Dan Weber’s Op-Ed as seen on FoxNews.com
President Trump discussed many important issues in his State of the Union address Tuesday, but left out one of the most important – the need for major reforms in two giant earned benefit programs for senior citizens, Social Security and Medicare, that account for most mandatory federal spending.
With control of both houses of Congress and the White House, Republicans have the opportunity now to make the reforms needed to prevent these two critically important programs from running out of money in the decades ahead.
The Social Security Trust Fund, for example, is projected to be depleted by 2035. The Social Security Board of Trustees says that means Social Security recipients will than get only 75 percent of benefits after that unless changes are made.
Republicans in Congress have shown that when they stand together they can do big and necessary things – witness their passage of tax cuts at the end of last year. Now with a new year and an administration that has found its footing, it’s time for a moonshot to save America’s earned benefit programs before they go broke and bankrupt us all.
I understand as well as anyone that many politicians believe that the mere mention of reforms to Social Security and Medicare will raise the ire of senior citizens.
Earned benefit reform has been dubbed over and over again as the “third rail” of American politics, a political death sentence for anyone who dares to touch it. But as the head of one of the largest senior citizens’ groups in America, with more than 1 million dues-paying members, I don’t believe that is true anymore.
Seniors are tired of being manipulated on these issues by organizations claiming to speak for them. Mature Americans are smart enough to understand that the dire risk to our earned benefit programs will not only hurt them, but their children and grandchildren who depend on their sustainability.
Together, Medicare, Medicaid, Social Security, and welfare programs provide essential funds and services to low-income Americans, people with disabilities, senior citizens, and others who find themselves in need of extra help. The great thing about Americans, though, is that we are a people who appreciate a hand up, not a handout.
After years of deficit spending – especially considering the excesses of the Obama administration – these programs still remain the top contributors to our rising national debt and deficit, with $2.9 trillion of the debt held by the two Social Security Trust Funds. Washington’s worst-kept secret is that Social Security will soon be insolvent.
Fixing Social Security so that it continues to serve those who depend on it today and in future generations, while at the same time bringing excessive spending under control, has been a Republican priority for decades.
There are four straightforward action items that Congress should take this year to set Social Security on a path of sustainable future solvency:
1) Gradually increase the full retirement age for new retirees to 69 for people born in 1972 and later, from the current age of 66.
2) Gradually lower Social Security benefits for high-income earners, while keeping low- income earner benefits the same.
3) Implement a tiered approach to cost-of-living adjustments (COLA) for Social Security payments, giving higher increases to those making less than $50,000 per year.

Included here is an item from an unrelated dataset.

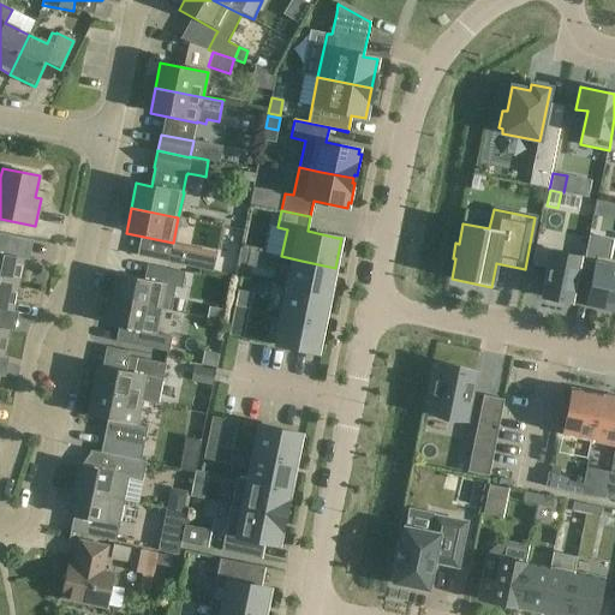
[(0,281),(17,285),(22,260),(7,257),(12,237),(0,233),(0,281)]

4) Provide all earners the ability to save more with Early Retirement Accounts (ERAs), which provide tax-deductible savings and allow future retirees to begin accessing funds in their ERAs at age 62.
All of these ideas are part of what we call the Social Security Guarantee Act.
House Speaker Paul Ryan, R-Wis., has made it clear he intends to tackle earned benefit reform this year, and he has already entered into discussions on the issue with President Trump. This is a brave and responsible position, but he will need all the help he can get to persuade more timid politicians in the United States Senate to follow his lead.
The Senate shamefully bungled passage of a stand-alone repeal of ObamaCare, which all Senate Republicans had promised to do on the campaign stump for nearly a decade. They just barely passed President Trump’s tax reform package, after much grandstanding and will-they-or-won’t-they press games led by lame-duck senators.
The chamber that calls itself “the world’s greatest deliberative body” can actually live up to its name by buckling down and working together with the president and committed colleagues in the House to fix these earned benefit programs for future generations. But they will need courageous and visionary leaders like President Trump and Paul Ryan to show them the way.
If earned benefit reform finally becomes law on President Trump’s watch, his administration will come even closer to mirroring the legacy of one of this country’s greatest leaders and Trump’s own self-professed inspiration, President Ronald Reagan.
Along with cutting taxes, one of President Reagan’s major successes on the domestic front was his landmark Social Security reform, which he signed into law in 1983 after working closely with Democratic House Speaker Tip O’Neill of Massachusetts.
If President Reagan could enact Social Security reform with a Democratic majority in the House, shouldn’t it be easy for President Trump to pass a round of updated reforms when Republicans control all of Congress? You would think so.
The president is known for admiring loyalty, and America’s seniors have been a resolutely loyal part of his base, voting for him by an eight-point margin over Hillary Clinton in the 2016 election.
Older Americans remain some of President Trump’s staunchest supporters. Ensuring that Social Security remains solvent for them, their children and their grandchildren should be a central piece of the administration’s legislative agenda this year, and it would be a way for President Trump to reward them for their support.